Bardzo proszę o Wasze opinie, sugestie i doświadczenia. Chcę kupić samochód w roczniku 96-97. Rozważam opcję Audi A3 i Toyoty Yaris. Proszę o Wasze opinie, który z nich jest technicznie lepszy, ma "tańsze" cześci zamiennie i jeździ bardziej ekonomicznie. Rozważam benzynę i diesla. Z góry dziekuję za pomoc :)./
ja wolalbym audi czesci napewno beda bardziej dostepne i tansze jesli chcesz to pomoge
a myslales o mercedes a 170 diesel
muj kolega a w zasadzie jego zona maja mercedesa a 170 diesla wersji long nie widzialem jeszcze tyle miejsca na nogi z tylu , pozatym super sie prowadzi .polecam a i podobna chca go ssprzedac niebieski 2001 r
audi lepsze wykonanie ale rozważył bym tego mercedesa miałem i polecam
Mercedes wydaje mi się za duzy gabarytowo.Już. Audi to szalenstwo :-D dziekuje za Wasze opinie.Naczytalam się ze niby yariska jest bardziej ekonomiczna i duzo mniej pali niż takie audi.Co o tym sadzicie?
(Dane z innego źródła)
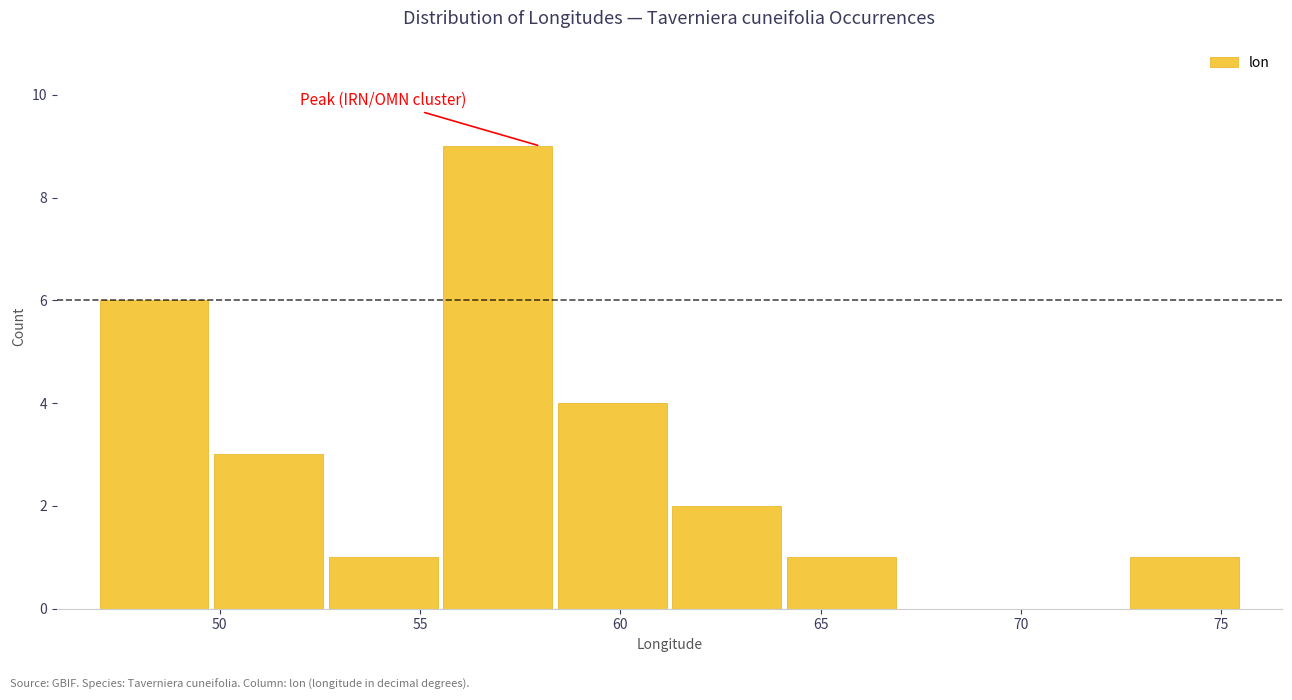

Which range on the x-axis has the tallest bar?

55.5 to 58.5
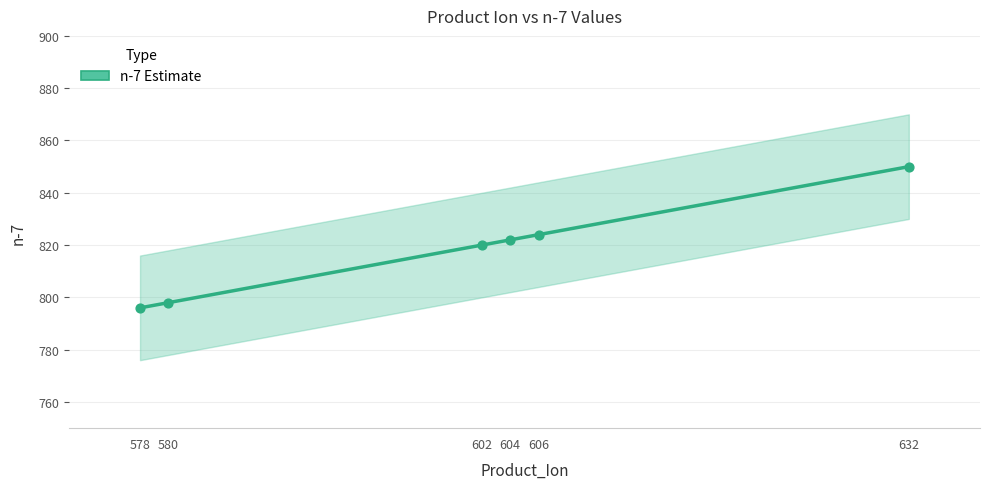

Approximately how many times larger is the value at 604 compared to 606?

1.0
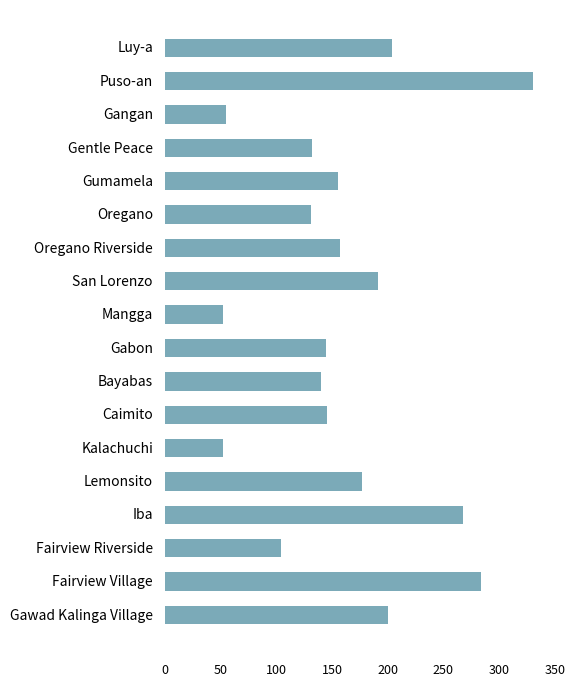

What position from the bottom is Gangan?

16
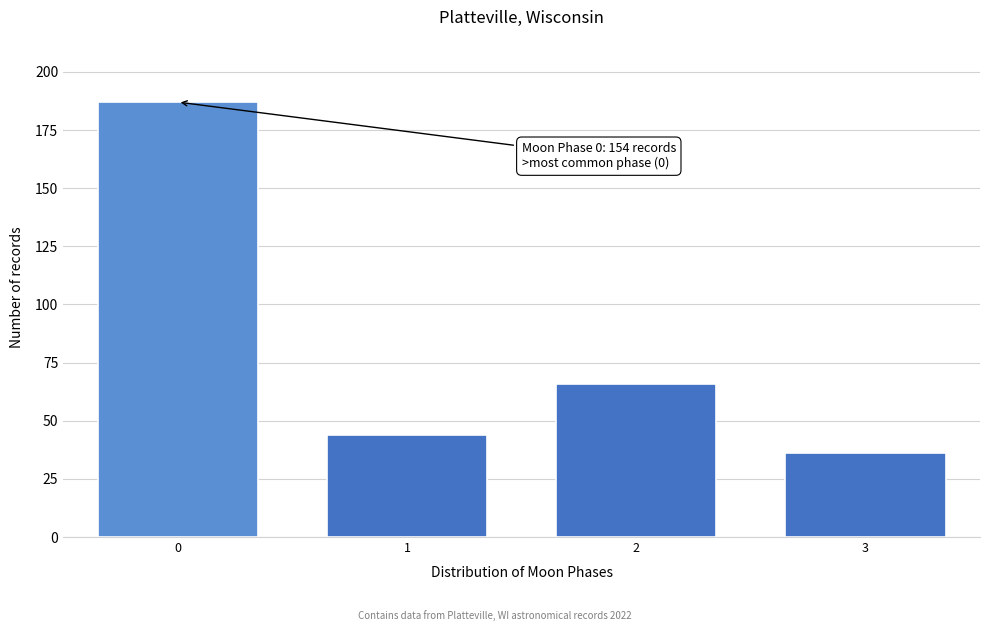

Reading left to right, list all the values displayed in this chart.

187	44	66	36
Mercedes wydaje mi się za duzy gabarytowo ale dziekuje za wasze opinie.Naczytalam się ze niby yariska jest bbardziej ekonomiczna od audii i mniej pali.Co o tym sadzicie?
żadne porównanie..starszy diesel 1,9 tdi 90km palił mi 6,6l. ON na 100km przy pełnym obciażeniu w vanie VW Sharan...
Jeździłem i jednym i drugim autem, niby audi fajniejsze ale aluminiowe wachacze i odpadajace przednie kola cie wykoncza kolego, lepiej zdecyduj sie na yarisa, lepiej wyjdziesz na eksplatacji zawieszenia a jazedzi sie calkiem przyjemnie ;)
no yaris na pewno będzie mniej palił ,ale audi jest chyba solidniejszym autem no i ładniejszym :)
kolego z 11.07 a3 ma stalowe zawieszenie nie alu jak w a4 . A takie audi mam jak jestes zainteresowany/a
Audi solidniejsze?
To dlaczego yaris uznawany jest za najmniej awaryjne auto?
MAm 13 letniego yarisa i jedyne co w nim wymieniałem to klocki, płyny i łączniki.
Mam Yariskę 2003r. 1.0 benzyna. Na chwilę obecną przebieg ok. 190 tys. Przez cały okres eksploatacji tylko jedna usterka - rozsypała się "pochewka", do której kierowca wpina pas bezpieczeństwa. Za nową w ASO w Kielcach dałem całe 83zł. Poza tym tylko wymiana eksploatacyjna (płyny, oleje, filtry, hamulce). Co do spalania - zależy jaką masz ciężką nogę. Mnie paliła od 7 po mieście do niecałych 5 na tracie. Zdarzało mi się jechać nią w 4 osoby (2+2) z rowerami lub boxem na dachu. Spalanie wtedy przy prędkości ok 100 km/h jakiś litr więcej niż normalnie. Jeszcze jeden pozytyw - rozrząd jest na łańcuszku, więc odpada ci wymiana co XX km.